--- START ---
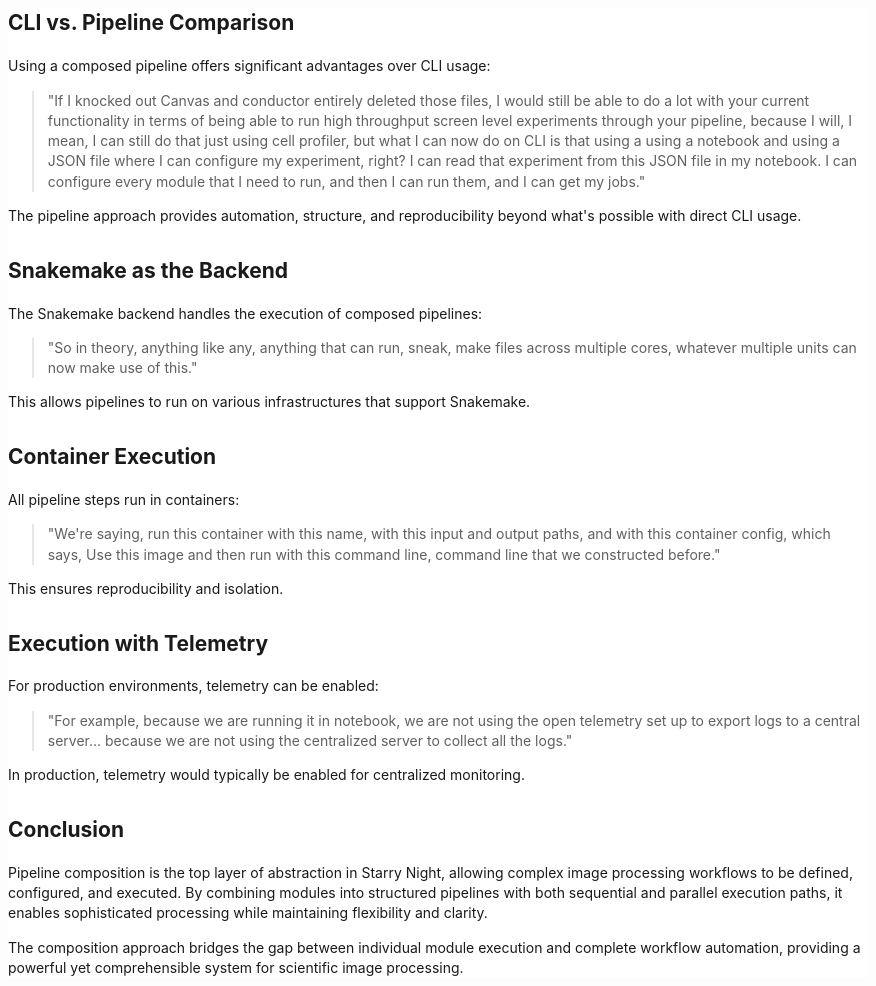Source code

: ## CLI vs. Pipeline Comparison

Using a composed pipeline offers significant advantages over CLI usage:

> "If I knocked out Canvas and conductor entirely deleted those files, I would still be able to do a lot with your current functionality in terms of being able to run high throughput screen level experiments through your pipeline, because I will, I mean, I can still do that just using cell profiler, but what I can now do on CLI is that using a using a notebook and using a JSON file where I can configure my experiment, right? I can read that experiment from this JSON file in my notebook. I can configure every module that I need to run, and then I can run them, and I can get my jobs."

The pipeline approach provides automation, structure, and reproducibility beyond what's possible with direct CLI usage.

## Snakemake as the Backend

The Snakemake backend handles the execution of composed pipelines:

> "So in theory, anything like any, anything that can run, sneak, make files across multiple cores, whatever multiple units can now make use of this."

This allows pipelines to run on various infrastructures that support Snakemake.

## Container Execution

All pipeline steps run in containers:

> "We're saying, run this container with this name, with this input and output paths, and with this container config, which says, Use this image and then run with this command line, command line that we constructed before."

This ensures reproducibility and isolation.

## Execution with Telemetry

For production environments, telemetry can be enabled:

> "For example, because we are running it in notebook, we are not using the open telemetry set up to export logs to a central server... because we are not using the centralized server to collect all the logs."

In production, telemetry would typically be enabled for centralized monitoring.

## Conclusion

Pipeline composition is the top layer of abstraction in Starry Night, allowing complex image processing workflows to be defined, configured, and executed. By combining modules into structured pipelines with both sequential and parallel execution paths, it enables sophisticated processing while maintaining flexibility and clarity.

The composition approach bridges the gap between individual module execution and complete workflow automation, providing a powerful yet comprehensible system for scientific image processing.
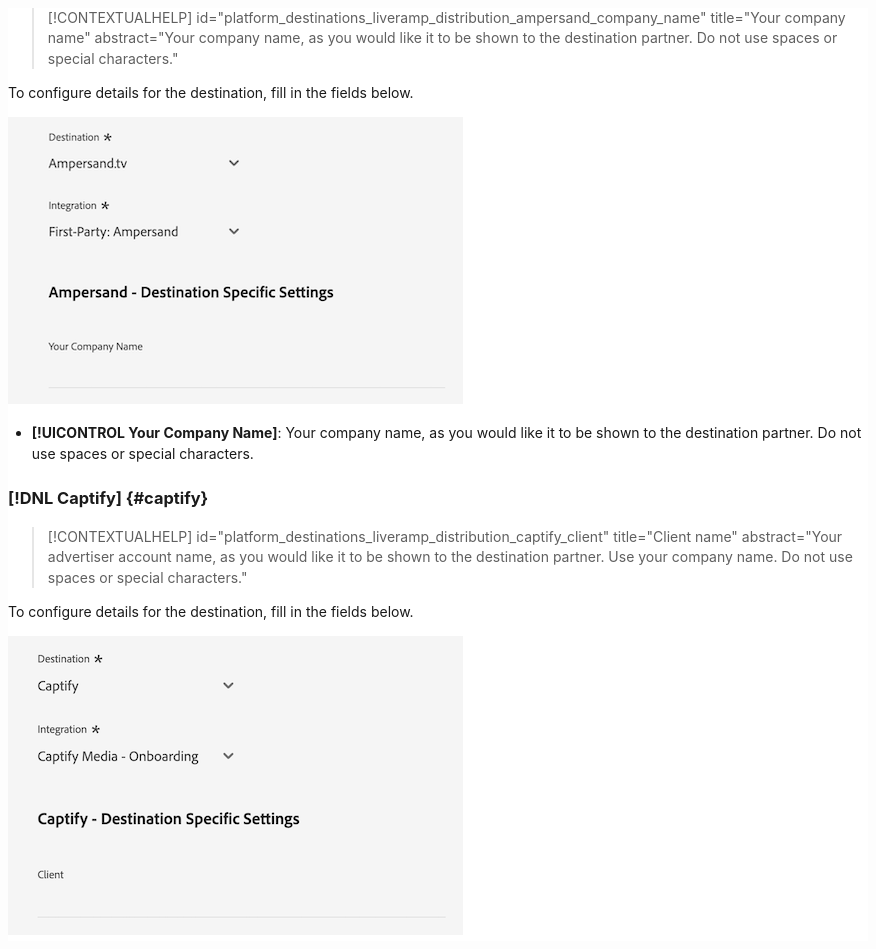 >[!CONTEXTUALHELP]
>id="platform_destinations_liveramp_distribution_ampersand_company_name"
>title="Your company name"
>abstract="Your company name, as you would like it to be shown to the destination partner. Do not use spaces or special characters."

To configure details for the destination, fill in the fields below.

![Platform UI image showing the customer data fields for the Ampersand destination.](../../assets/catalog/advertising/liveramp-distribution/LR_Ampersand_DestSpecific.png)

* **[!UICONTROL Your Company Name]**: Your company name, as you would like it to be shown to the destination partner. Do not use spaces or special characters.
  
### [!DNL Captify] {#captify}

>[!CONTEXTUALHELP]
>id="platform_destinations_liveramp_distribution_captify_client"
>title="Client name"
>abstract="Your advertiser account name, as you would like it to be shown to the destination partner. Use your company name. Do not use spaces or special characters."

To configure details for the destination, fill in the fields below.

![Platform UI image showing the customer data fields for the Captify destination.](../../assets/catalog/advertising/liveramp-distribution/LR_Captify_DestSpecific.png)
--- END ---
**INSTRUCTION:**
Count the lines in the records above that contain the string "notebook", with case counting, and give only that number.

**ANSWER SPACE:**
2